= Aufgabenstellung A =
Erläutern Sie anhand des Textauszugs zur Umsatzsteuer im Influencer-Markt, weshalb es umsatzsteuerlich entscheidend ist, wer an den Fan leistet.

= Textauszug =
"""

EuGH: Influencer, Online-Plattformen und die Erhebung der Mehrwertsteuer - wer erbringt die Dienstleistung an wen?

In welchen Fällen ist die Vermittlerstellung einer digitalen Plattform für umsatzsteuerliche Zwecke zu negieren und stattdessen eine Leistungskette zwischen Leistungsanbieter, Plattformbetreiber und Nutzer anzunehmen?

​Hintergrund

Der Influencer und Streaming Markt, der auf Social-Media-Plattformen stattfindet, ist in den letzten Jahren stetig gewachsen. Fans können die von Influencern auf solchen Plattformen hochgeladenen und geposteten Fotos/Videos kostenpflichtig im Rahmen von punktuellen Zahlungen oder durch Abschluss von Abos erwerben, dem Influencer Profil „folgen“, Videos in Echtzeit streamen oder/und auch Trinkgelder, für die sie im Gegenzug keine Leistung in Form von Inhalten erhalten, geben. Aus umsatzsteuerlicher Sicht stellt sich die Frage, wer an den Fan leistet und damit die Umsatzsteuer schuldet: Der Influencer selbst oder die Plattform im Rahmen einer Dienstleistungskommission? Mit dieser Frage hat sich der EuGH in der Rechtssache Fenix International Ltd. (Urt. v. 28.02.2023, C-695/20), die im Internet die Social-Media-Plattform „Only Fans“ betreibt, auseinandergesetzt.

"""

= Bereitgestellte Daten =
"""

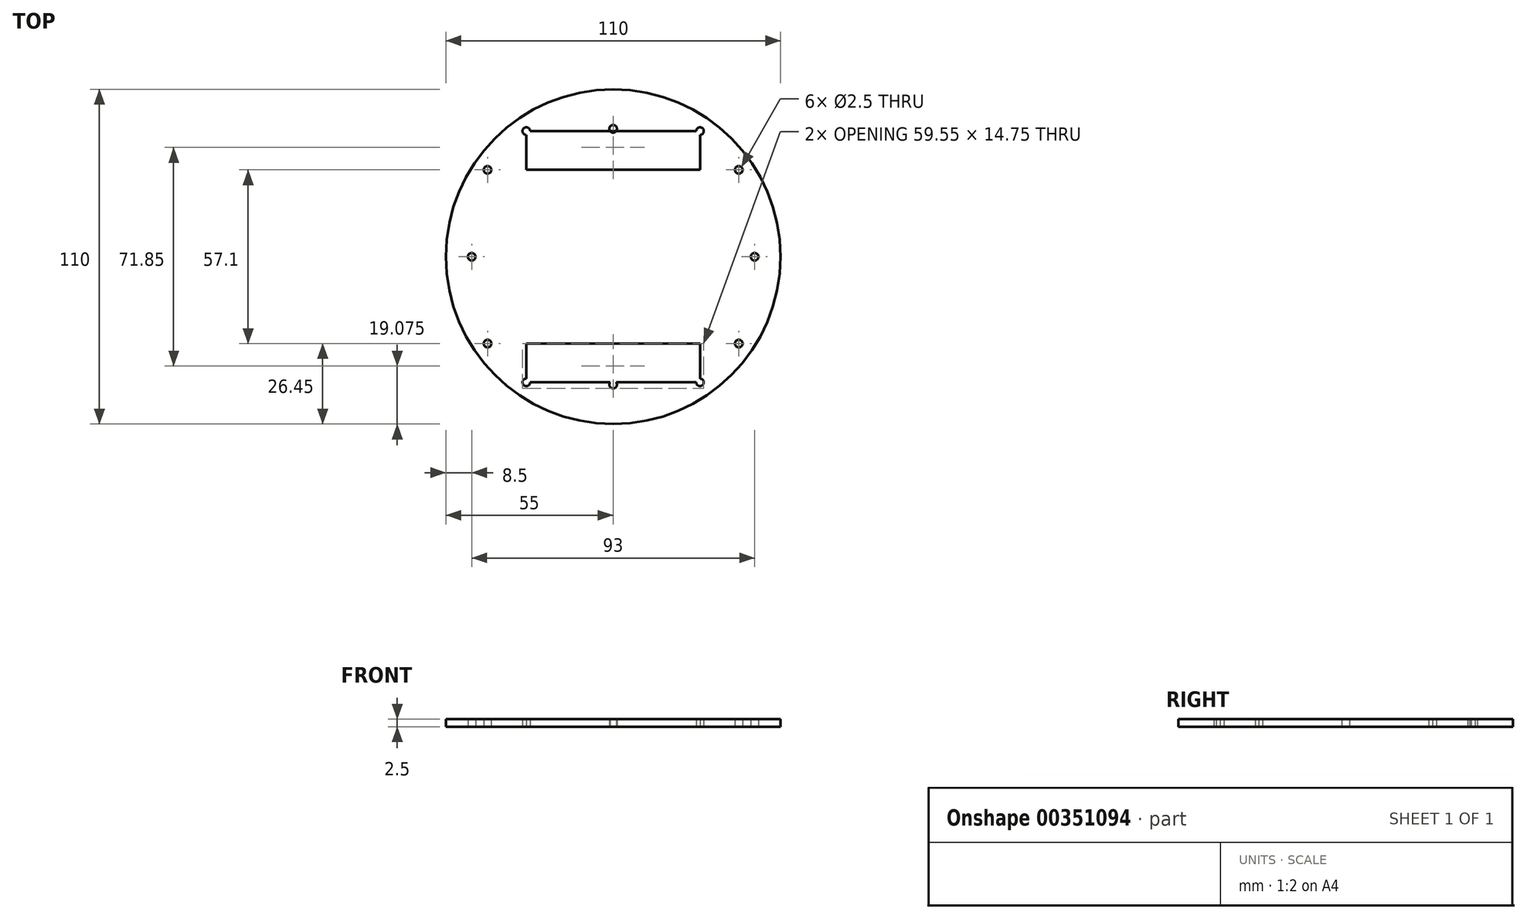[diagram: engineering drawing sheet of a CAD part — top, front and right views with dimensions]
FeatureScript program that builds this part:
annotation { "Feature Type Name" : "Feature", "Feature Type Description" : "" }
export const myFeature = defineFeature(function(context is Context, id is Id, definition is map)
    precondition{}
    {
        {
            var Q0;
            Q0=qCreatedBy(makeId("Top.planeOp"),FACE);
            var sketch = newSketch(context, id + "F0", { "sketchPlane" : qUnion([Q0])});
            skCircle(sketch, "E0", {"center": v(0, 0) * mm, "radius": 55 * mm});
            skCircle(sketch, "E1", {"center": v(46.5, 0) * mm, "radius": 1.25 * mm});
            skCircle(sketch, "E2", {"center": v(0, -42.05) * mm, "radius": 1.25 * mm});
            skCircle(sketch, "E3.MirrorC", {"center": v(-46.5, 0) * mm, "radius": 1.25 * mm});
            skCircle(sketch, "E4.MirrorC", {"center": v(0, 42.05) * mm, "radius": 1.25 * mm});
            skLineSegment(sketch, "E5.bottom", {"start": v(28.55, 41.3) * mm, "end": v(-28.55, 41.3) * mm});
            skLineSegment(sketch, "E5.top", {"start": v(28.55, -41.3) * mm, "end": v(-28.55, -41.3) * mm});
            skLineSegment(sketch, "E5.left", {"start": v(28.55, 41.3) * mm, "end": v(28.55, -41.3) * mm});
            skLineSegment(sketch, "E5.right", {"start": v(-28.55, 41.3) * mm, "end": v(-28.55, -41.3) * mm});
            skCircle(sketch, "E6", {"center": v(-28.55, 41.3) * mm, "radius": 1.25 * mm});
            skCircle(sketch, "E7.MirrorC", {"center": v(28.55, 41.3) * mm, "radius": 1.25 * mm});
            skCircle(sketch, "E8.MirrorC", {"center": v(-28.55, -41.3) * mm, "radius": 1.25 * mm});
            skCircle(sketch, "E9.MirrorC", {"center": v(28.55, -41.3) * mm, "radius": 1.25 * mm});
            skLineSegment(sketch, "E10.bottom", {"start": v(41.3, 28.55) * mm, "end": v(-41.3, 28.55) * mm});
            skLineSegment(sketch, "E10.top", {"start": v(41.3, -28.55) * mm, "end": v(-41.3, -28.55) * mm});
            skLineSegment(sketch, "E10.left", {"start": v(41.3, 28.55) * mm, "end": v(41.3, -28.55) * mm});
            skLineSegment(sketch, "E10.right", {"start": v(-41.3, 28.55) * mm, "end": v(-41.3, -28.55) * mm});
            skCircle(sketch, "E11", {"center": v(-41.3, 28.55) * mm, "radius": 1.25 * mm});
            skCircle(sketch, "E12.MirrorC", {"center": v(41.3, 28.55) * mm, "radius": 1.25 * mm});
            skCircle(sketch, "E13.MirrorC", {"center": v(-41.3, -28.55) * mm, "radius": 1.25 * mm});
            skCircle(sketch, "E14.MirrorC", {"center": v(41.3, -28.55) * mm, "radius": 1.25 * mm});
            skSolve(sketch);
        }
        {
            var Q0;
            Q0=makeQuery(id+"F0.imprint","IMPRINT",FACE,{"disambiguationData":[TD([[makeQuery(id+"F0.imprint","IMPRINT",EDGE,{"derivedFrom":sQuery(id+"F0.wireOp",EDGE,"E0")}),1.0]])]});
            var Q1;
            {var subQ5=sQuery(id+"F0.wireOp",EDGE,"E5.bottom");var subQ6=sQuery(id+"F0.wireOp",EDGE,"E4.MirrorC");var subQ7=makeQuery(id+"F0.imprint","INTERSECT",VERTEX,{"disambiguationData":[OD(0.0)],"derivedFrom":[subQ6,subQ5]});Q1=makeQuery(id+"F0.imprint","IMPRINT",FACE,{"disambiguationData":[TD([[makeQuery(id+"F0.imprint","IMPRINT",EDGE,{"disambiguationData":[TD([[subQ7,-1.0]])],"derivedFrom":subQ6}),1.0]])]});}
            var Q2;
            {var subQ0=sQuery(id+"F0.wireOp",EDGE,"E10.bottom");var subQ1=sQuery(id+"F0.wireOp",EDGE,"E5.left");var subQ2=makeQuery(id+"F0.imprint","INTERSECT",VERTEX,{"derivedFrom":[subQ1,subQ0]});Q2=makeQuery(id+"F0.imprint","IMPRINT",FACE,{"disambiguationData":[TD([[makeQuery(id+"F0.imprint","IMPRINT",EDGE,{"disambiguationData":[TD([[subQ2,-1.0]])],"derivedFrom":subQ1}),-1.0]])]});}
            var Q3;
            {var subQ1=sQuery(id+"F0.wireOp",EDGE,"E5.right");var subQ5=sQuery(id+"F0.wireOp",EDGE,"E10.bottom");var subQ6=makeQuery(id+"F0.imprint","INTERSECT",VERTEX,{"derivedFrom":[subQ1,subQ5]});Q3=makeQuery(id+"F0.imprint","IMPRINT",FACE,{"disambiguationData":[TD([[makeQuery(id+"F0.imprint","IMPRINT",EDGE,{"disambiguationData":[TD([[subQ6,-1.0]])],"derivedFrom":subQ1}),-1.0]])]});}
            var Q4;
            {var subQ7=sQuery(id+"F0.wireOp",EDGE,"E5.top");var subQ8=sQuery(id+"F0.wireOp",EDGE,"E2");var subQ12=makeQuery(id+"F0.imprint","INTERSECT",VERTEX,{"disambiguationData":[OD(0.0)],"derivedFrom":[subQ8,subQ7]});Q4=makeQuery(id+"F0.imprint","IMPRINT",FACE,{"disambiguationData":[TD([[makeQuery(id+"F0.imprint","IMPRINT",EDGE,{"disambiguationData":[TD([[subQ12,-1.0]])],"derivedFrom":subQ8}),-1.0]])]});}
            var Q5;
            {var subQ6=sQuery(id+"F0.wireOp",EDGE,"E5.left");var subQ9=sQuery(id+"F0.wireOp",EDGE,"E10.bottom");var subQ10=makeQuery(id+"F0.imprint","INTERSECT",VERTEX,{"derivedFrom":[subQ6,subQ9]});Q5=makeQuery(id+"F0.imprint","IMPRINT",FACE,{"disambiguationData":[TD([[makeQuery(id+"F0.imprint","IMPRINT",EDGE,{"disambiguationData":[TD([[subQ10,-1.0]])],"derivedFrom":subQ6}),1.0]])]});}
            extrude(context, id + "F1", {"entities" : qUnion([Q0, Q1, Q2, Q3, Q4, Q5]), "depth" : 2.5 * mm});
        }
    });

"""
"""

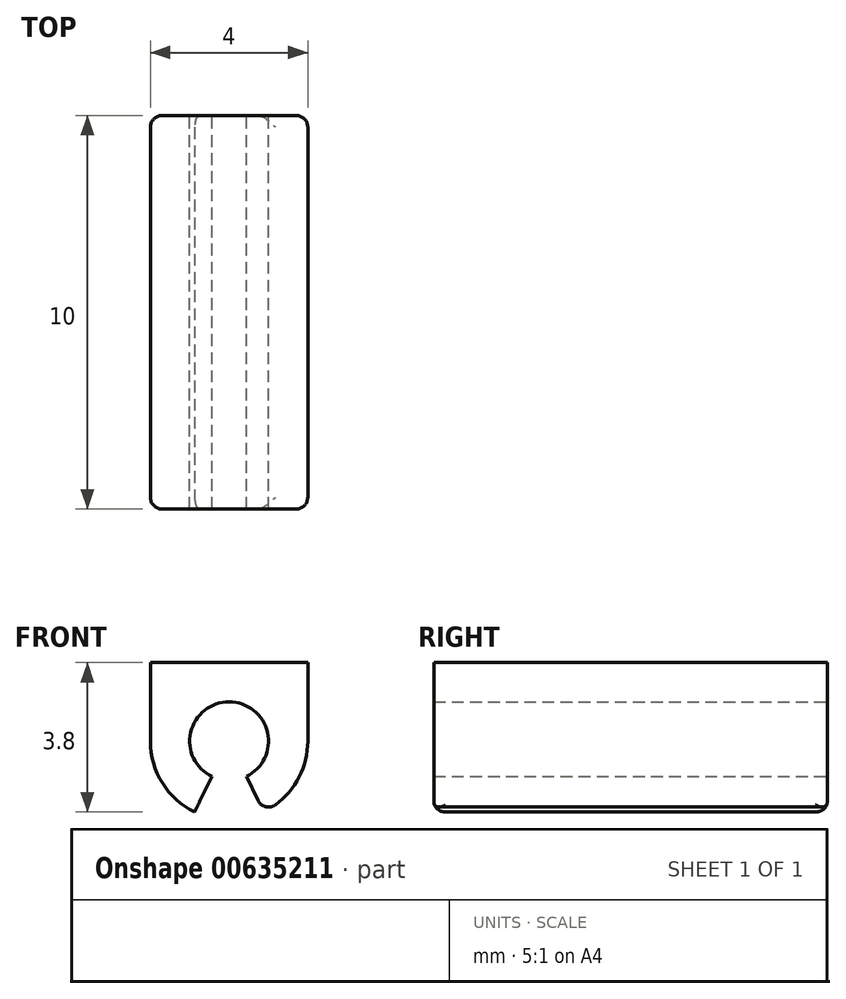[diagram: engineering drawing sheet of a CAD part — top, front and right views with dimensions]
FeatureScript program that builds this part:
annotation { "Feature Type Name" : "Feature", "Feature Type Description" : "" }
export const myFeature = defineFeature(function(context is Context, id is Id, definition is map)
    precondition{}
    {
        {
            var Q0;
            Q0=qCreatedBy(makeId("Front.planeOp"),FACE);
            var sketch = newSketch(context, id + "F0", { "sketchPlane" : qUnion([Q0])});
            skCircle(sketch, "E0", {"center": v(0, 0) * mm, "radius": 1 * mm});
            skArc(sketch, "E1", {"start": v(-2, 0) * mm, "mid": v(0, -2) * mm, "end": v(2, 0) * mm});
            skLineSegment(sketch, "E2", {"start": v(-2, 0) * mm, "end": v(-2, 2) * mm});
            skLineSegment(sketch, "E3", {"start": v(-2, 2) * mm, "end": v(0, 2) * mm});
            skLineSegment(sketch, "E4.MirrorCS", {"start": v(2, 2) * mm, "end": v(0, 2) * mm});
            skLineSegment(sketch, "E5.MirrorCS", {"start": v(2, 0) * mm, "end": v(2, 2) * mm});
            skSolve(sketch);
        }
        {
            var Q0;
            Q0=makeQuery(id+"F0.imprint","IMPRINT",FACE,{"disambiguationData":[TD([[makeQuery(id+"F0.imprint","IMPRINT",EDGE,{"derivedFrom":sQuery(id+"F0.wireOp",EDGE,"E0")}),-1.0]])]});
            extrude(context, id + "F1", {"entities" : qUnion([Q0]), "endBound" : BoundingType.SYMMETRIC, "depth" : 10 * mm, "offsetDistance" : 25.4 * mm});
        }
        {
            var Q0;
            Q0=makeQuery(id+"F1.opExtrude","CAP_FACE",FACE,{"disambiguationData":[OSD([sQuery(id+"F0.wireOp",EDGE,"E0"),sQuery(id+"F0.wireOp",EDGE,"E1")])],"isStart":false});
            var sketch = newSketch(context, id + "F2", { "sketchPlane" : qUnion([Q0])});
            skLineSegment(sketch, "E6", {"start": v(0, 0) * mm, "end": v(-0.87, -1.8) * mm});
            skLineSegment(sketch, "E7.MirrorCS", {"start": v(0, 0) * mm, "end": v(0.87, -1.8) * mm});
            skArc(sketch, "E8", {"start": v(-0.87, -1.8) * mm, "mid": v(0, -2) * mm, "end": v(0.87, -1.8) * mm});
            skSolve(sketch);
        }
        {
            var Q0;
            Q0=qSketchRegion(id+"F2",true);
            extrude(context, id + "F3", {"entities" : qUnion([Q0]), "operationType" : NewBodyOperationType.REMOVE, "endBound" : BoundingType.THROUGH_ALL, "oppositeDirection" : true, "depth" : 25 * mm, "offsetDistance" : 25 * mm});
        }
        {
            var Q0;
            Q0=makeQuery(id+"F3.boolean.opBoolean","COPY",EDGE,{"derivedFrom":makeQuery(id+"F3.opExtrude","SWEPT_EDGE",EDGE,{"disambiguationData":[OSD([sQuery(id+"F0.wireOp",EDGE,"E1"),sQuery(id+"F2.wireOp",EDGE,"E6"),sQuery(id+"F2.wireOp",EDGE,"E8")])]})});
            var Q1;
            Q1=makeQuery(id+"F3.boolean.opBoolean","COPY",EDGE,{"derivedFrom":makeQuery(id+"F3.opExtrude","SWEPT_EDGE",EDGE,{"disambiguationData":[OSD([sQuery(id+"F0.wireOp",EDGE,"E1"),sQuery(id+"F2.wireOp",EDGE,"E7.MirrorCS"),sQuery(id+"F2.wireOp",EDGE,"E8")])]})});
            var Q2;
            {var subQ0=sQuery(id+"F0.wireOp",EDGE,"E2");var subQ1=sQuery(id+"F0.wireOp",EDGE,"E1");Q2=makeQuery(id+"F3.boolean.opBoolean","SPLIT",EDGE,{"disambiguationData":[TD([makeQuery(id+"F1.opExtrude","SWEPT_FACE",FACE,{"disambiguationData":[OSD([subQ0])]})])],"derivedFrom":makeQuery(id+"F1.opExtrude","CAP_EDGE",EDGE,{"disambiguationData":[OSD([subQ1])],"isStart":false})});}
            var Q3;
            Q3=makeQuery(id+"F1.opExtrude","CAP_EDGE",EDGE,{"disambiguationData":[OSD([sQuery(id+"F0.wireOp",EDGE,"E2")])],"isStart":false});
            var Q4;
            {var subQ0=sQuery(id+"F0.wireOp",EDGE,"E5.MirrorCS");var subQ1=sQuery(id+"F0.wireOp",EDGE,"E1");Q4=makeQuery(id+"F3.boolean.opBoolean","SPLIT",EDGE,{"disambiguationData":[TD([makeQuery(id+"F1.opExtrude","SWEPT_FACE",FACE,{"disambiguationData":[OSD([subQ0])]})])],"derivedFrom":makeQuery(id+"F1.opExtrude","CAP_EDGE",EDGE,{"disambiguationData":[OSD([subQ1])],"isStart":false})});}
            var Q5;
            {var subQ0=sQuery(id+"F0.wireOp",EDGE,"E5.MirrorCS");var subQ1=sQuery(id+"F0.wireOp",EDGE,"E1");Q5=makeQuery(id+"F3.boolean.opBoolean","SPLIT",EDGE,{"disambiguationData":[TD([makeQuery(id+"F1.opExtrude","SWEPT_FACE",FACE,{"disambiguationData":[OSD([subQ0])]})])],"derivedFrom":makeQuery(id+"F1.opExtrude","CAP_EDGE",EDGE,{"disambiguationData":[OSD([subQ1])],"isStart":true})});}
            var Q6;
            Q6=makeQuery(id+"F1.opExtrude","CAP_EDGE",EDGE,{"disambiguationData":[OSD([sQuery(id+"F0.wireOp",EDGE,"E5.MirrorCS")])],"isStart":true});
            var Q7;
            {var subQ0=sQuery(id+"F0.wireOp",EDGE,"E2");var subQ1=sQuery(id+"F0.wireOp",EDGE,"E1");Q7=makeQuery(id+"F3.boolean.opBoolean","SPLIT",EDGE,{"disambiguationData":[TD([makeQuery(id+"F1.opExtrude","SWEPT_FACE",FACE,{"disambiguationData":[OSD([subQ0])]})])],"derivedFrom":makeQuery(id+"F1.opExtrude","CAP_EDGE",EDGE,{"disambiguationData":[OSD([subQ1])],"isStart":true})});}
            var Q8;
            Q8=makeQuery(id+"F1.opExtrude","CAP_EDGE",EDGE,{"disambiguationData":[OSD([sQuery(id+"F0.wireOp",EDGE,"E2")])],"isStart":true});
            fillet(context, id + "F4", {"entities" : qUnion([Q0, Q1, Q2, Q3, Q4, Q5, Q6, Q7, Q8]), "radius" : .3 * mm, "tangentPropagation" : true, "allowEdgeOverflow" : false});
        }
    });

"""
"""

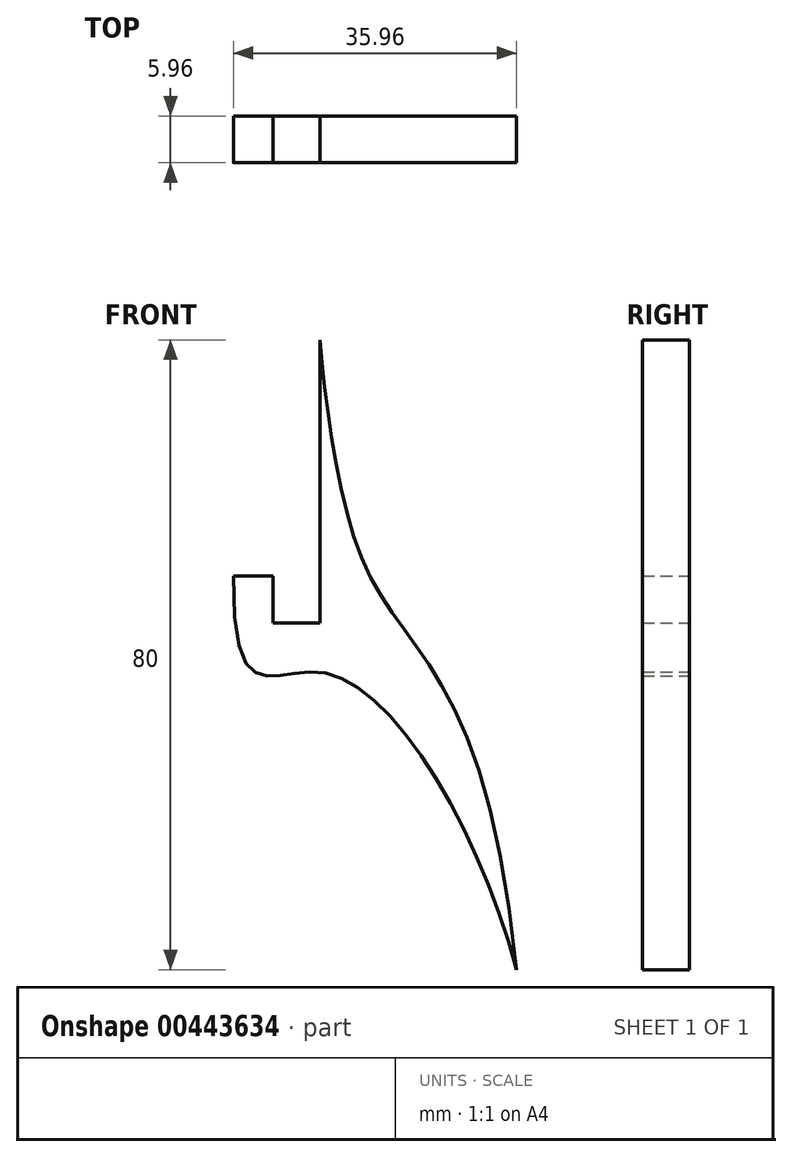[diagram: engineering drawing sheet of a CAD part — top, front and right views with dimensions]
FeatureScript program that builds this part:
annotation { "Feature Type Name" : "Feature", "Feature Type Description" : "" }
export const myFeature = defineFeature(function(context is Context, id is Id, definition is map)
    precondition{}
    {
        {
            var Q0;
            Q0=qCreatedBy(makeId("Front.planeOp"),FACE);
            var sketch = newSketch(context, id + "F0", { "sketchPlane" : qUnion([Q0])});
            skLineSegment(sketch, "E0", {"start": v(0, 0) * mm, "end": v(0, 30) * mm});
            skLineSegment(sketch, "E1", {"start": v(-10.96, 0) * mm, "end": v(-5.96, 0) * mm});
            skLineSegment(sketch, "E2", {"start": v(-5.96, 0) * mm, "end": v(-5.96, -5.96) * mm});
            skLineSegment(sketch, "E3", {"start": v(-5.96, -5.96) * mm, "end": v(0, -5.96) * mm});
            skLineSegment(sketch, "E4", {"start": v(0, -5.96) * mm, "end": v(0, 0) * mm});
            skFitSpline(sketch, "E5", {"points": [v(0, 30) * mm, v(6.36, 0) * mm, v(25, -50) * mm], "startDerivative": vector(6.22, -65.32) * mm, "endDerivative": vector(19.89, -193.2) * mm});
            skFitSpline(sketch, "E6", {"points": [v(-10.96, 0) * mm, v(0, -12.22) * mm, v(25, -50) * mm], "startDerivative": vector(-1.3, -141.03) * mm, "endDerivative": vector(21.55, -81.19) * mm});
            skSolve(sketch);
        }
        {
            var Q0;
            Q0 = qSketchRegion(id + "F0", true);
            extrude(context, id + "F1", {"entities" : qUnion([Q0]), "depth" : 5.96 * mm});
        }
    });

"""

= Aufgabenstellung B =
Ermitteln Sie, wie viele Zeilen in den obigen Daten die Zeichenfolge "vector" enthalten, wobei Groß- und Kleinschreibung zu beachten ist. Nennen Sie ausschließlich die Zahl.

= Endgültige Antwort A =
Wer an den Fan leistet, schuldet damit die Umsatzsteuer. Daher ist zu klären, ob dies der Influencer selbst oder die Plattform im Rahmen einer Dienstleistungskommission ist.

= Endgültige Antwort B =
2